Start of Records supplied
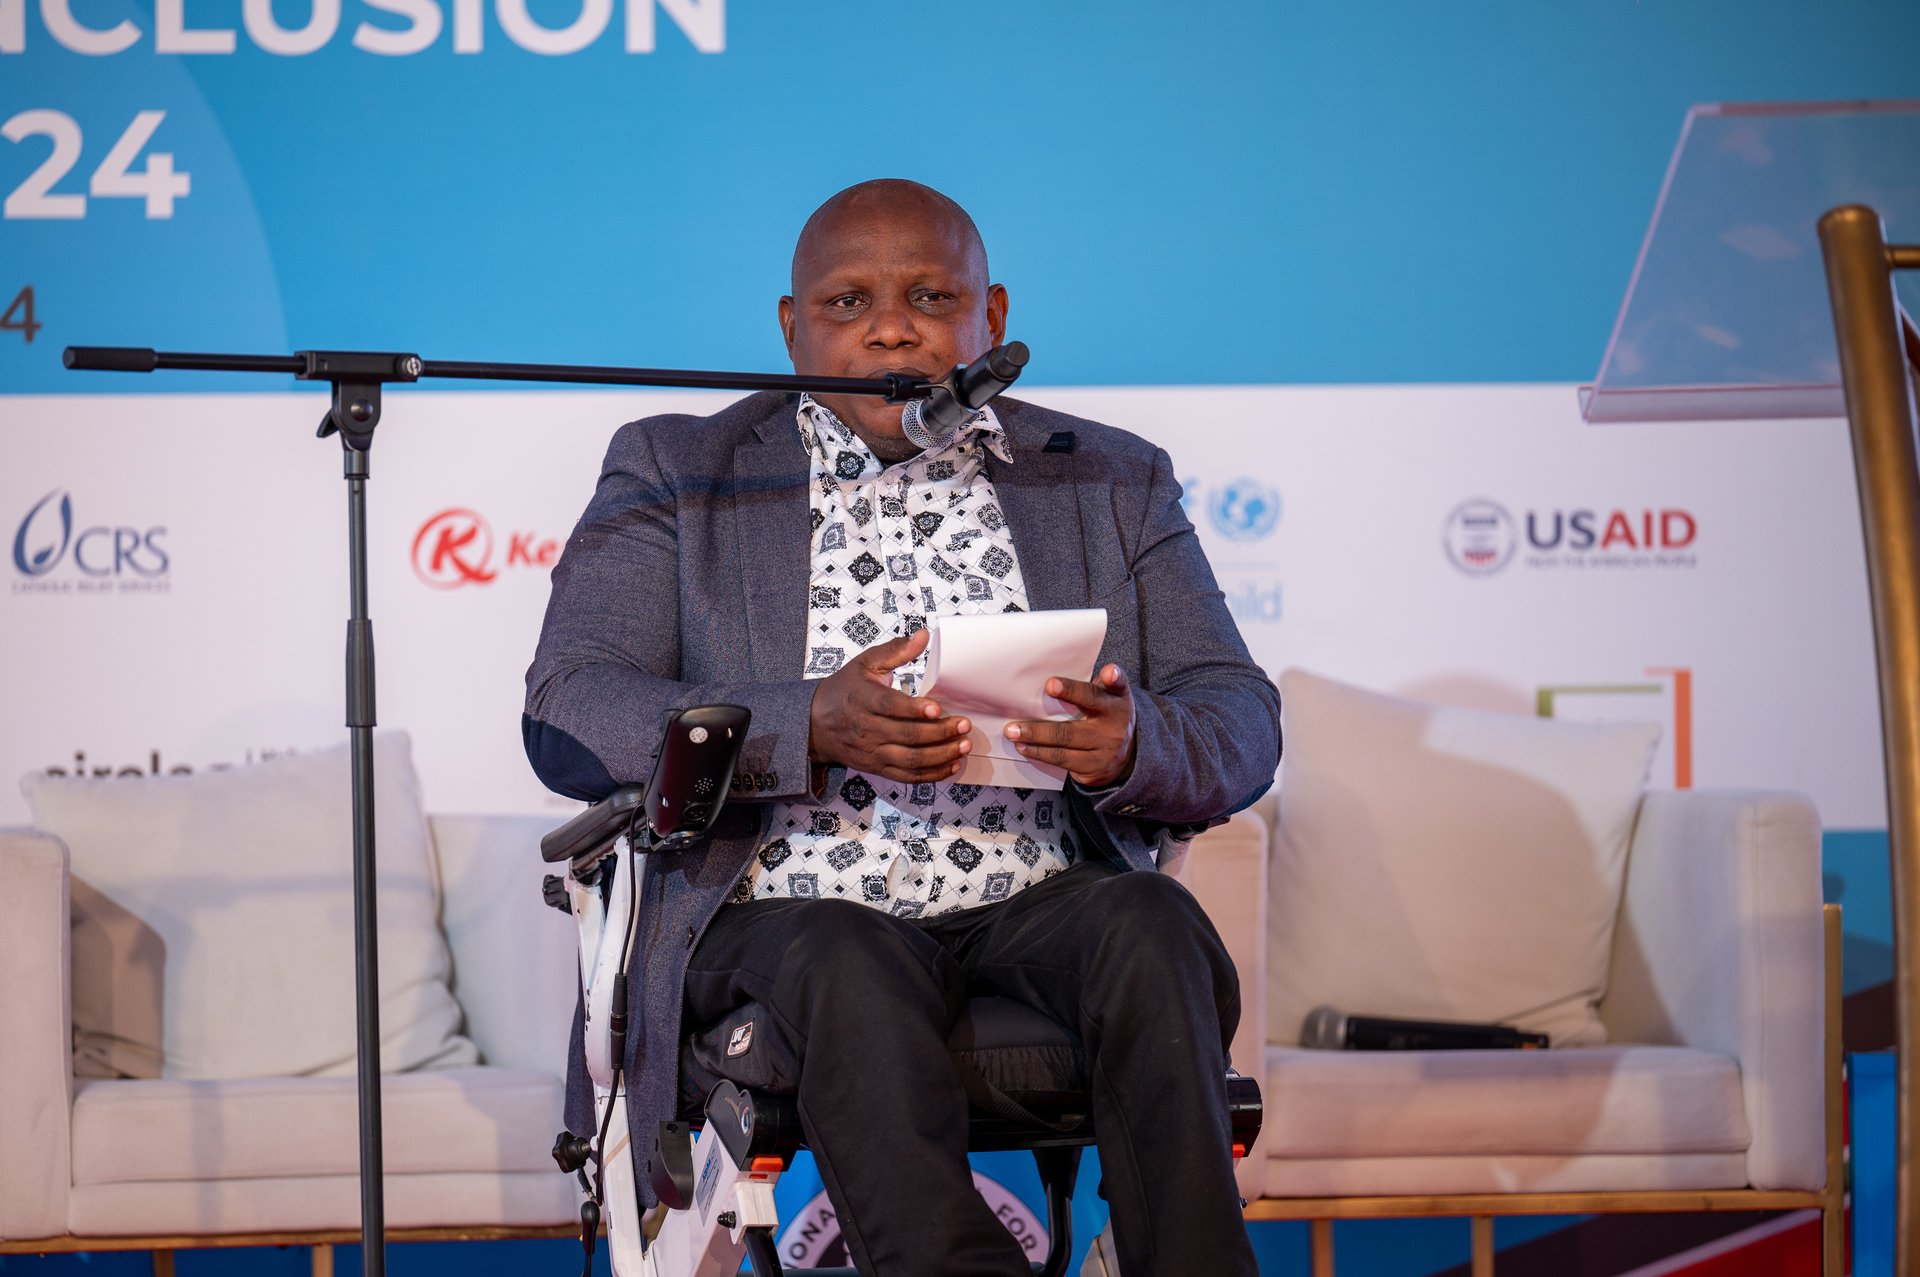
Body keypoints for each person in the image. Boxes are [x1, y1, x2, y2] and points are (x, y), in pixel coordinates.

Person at [524, 178, 1280, 1277]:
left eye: (931, 296)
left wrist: (1132, 743)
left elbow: (1239, 716)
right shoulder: (679, 470)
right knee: (850, 958)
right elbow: (571, 706)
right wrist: (808, 722)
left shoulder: (1110, 477)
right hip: (783, 913)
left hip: (1034, 901)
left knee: (1152, 921)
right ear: (791, 327)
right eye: (848, 302)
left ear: (992, 317)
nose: (891, 327)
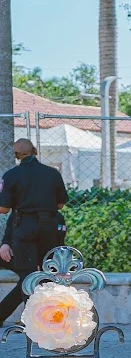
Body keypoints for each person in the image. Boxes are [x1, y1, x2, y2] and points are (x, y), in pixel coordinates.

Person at [0, 139, 69, 324]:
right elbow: (60, 204)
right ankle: (46, 318)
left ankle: (32, 320)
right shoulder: (52, 173)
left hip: (24, 228)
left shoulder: (11, 175)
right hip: (49, 227)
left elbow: (4, 209)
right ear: (35, 151)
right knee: (48, 272)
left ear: (16, 155)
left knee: (28, 275)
End of Records supplied
§ **Task to complete**
The lines above should be transcribed exactly, with every image removed.

§ **Task output**
Body keypoints for each person in the image. Boxes are [x1, y1, x2, y2] and points are (x, y), in pixel coordinates.

Person at [524, 178, 1280, 1277]:
left eye: (931, 296)
left wrist: (1132, 743)
left elbow: (1239, 716)
right shoulder: (679, 470)
right knee: (850, 958)
right elbow: (571, 706)
right wrist: (808, 722)
left shoulder: (1110, 477)
right hip: (783, 913)
left hip: (1034, 901)
left knee: (1152, 921)
right ear: (791, 327)
right eye: (848, 302)
left ear: (992, 317)
nose: (891, 327)
Body keypoints for each person in the image. Boxes are [x1, y1, x2, y2] and points are (x, y), in pixel coordinates.

Person at [0, 139, 69, 324]:
right elbow: (60, 204)
right ankle: (46, 318)
left ankle: (32, 320)
right shoulder: (52, 173)
left hip: (24, 228)
left shoulder: (11, 175)
right hip: (49, 227)
left elbow: (4, 209)
right ear: (35, 151)
right knee: (48, 272)
left ear: (16, 155)
left knee: (28, 275)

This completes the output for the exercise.